WHAT YOU WILL DO. Omit the images and return the remaining entries unchanged.

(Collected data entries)
———

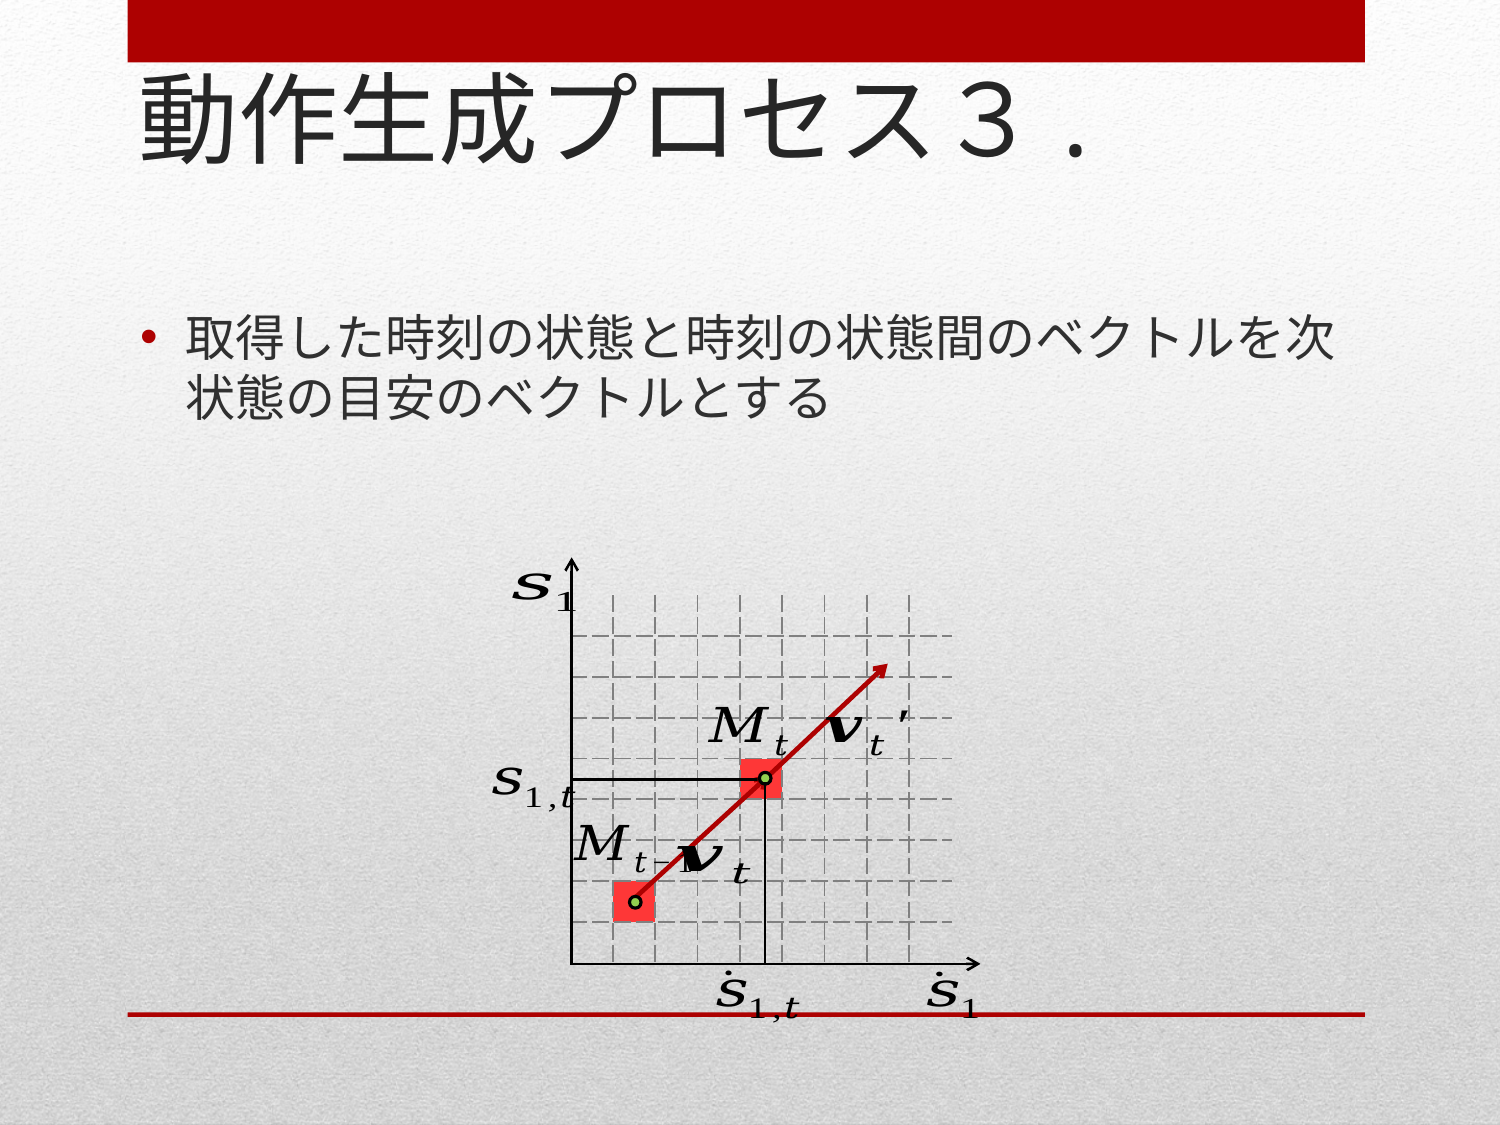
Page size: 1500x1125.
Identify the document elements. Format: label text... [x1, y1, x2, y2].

title 動作生成プロセス３. [123, 54, 1365, 185]
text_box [505, 556, 982, 1026]
table_cell [762, 791, 768, 969]
table_cell [573, 783, 755, 788]
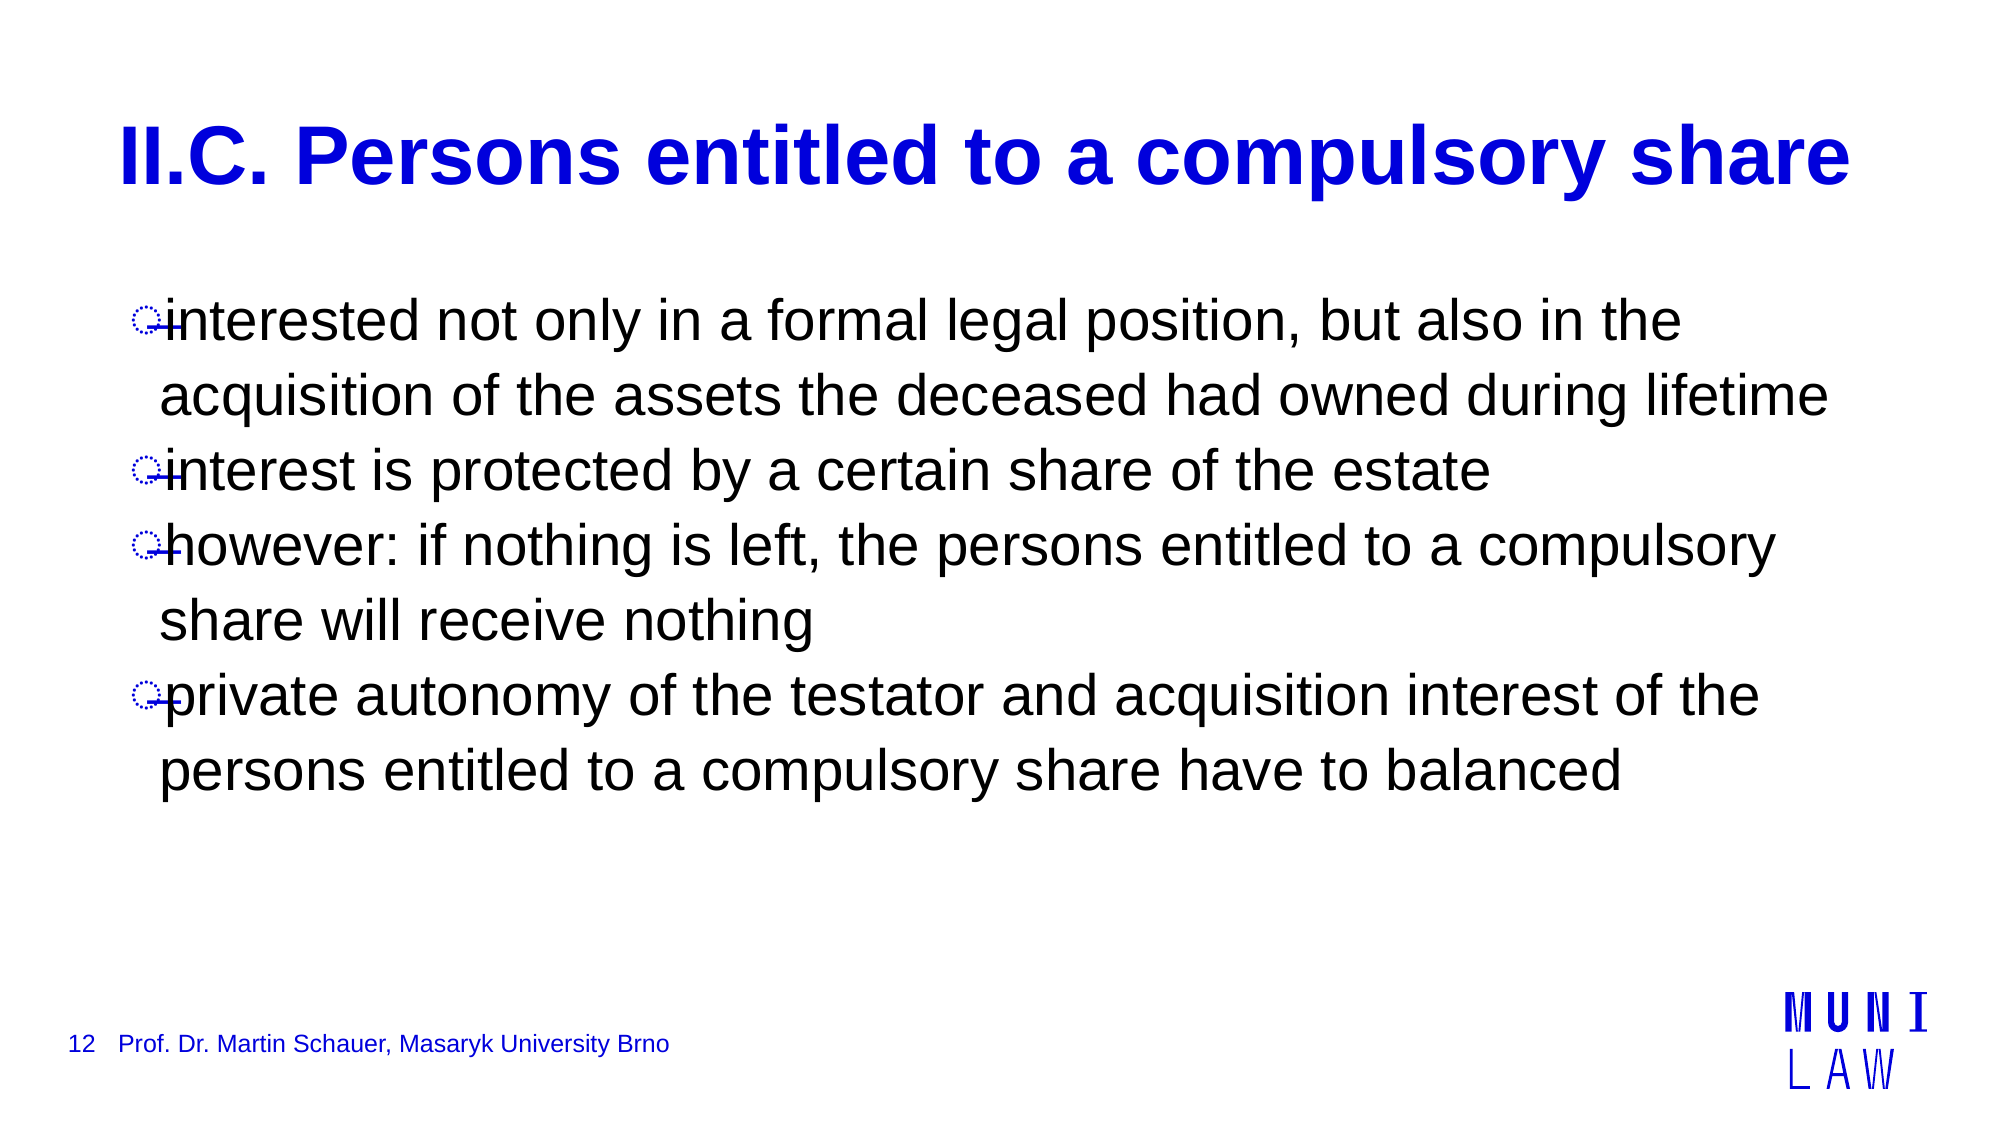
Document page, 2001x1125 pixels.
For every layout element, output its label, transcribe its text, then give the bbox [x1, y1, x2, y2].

footer Prof. Dr. Martin Schauer, Masaryk University Brno [118, 1021, 1418, 1063]
title II.C. Persons entitled to a compulsory share [118, 118, 1883, 193]
list interested not only in a formal legal position, but also in the acquisition of the assets the deceased had owned during lifetime interest is protected by a certain share of the estate however: if nothing is left, the persons entitled to a compulsory share will receive nothing private autonomy of the testator and acquisition interest of the persons entitled to a compulsory share have to balanced [118, 277, 1883, 957]
slide_number 12 [67, 1021, 110, 1063]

———

ANSWER SPACE.
Page size: 1500x1125.
Identify the document elements. Format: label text... [x1, y1, x2, y2].

title 動作生成プロセス３. [123, 54, 1365, 185]
text_box [505, 556, 982, 1026]
table_cell [762, 791, 768, 969]
table_cell [573, 783, 755, 788]
Document page, 2001x1125 pixels.
For every layout element, output its label, transcribe its text, then give the bbox [x1, y1, x2, y2].

footer Prof. Dr. Martin Schauer, Masaryk University Brno [118, 1021, 1418, 1063]
title II.C. Persons entitled to a compulsory share [118, 118, 1883, 193]
list interested not only in a formal legal position, but also in the acquisition of the assets the deceased had owned during lifetime interest is protected by a certain share of the estate however: if nothing is left, the persons entitled to a compulsory share will receive nothing private autonomy of the testator and acquisition interest of the persons entitled to a compulsory share have to balanced [118, 277, 1883, 957]
slide_number 12 [67, 1021, 110, 1063]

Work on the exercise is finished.